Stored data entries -
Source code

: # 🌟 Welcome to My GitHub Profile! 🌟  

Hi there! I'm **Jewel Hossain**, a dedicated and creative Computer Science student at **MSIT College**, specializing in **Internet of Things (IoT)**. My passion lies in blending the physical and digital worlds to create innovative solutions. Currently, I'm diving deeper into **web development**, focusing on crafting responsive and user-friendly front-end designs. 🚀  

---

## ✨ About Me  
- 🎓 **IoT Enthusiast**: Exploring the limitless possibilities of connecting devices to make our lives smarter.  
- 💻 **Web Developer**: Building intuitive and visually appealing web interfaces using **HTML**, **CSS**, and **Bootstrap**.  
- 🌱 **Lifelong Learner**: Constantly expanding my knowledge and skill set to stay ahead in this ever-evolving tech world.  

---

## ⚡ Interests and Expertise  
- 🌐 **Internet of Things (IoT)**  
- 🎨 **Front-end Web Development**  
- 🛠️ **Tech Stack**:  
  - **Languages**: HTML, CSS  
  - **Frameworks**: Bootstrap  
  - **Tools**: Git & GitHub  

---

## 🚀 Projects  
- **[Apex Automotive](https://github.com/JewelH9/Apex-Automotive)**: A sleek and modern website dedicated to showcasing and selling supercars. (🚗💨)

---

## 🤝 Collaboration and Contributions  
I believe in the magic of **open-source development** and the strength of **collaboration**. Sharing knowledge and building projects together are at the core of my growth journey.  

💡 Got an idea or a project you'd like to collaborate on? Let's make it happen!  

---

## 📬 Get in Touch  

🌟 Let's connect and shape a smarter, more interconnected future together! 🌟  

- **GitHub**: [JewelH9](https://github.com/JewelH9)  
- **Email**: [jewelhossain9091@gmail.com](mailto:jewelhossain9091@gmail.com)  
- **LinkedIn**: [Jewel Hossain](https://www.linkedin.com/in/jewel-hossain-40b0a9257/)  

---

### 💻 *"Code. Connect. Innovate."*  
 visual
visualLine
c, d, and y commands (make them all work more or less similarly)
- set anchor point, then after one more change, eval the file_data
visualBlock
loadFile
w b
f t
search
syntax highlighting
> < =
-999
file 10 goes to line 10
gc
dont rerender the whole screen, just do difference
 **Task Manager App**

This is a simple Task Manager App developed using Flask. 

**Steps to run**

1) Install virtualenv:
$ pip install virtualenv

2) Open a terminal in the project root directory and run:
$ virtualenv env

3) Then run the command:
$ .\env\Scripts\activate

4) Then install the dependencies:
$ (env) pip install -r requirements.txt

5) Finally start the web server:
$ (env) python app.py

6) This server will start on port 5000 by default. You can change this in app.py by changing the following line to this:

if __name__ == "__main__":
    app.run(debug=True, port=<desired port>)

The problem - Go through the records and pull out each line that includes the word "together".

Solution below -
I believe in the magic of **open-source development** and the strength of **collaboration**. Sharing knowledge and building projects together are at the core of my growth journey.  
🌟 Let's connect and shape a smarter, more interconnected future together! 🌟  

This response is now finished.